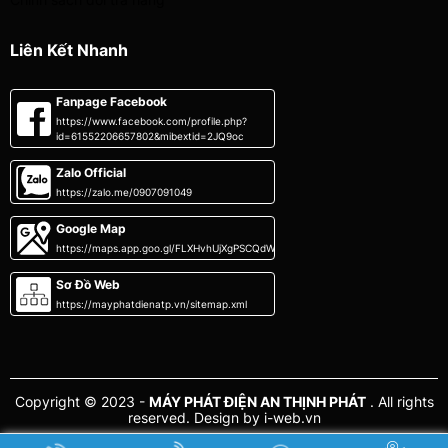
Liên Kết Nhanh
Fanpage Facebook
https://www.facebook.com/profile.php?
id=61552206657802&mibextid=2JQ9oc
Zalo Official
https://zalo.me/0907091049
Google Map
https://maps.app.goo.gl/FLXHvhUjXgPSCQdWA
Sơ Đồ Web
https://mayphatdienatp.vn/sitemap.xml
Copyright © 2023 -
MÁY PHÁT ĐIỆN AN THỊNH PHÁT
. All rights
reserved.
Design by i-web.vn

--

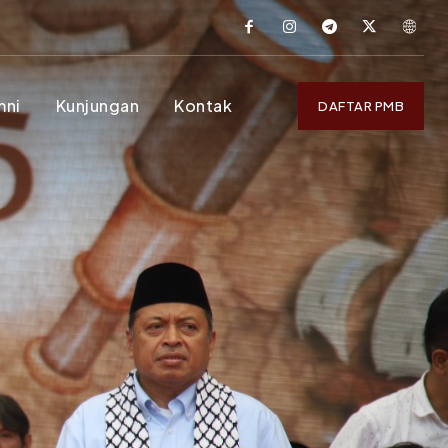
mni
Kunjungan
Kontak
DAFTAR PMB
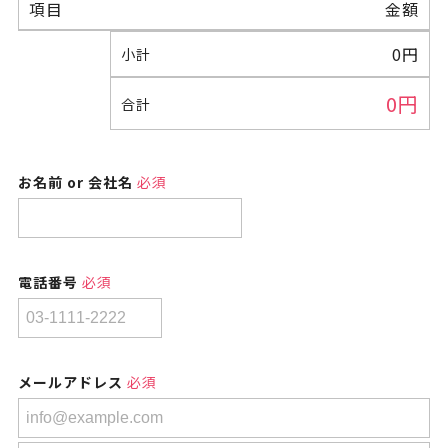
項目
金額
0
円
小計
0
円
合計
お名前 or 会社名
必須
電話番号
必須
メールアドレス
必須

## WHAT IS EXPECTED
In the lines above, find each one with "https" and list it.

## ANSWER SECTION
https://www.facebook.com/profile.php?
https://zalo.me/0907091049
https://maps.app.goo.gl/FLXHvhUjXgPSCQdWA
https://mayphatdienatp.vn/sitemap.xml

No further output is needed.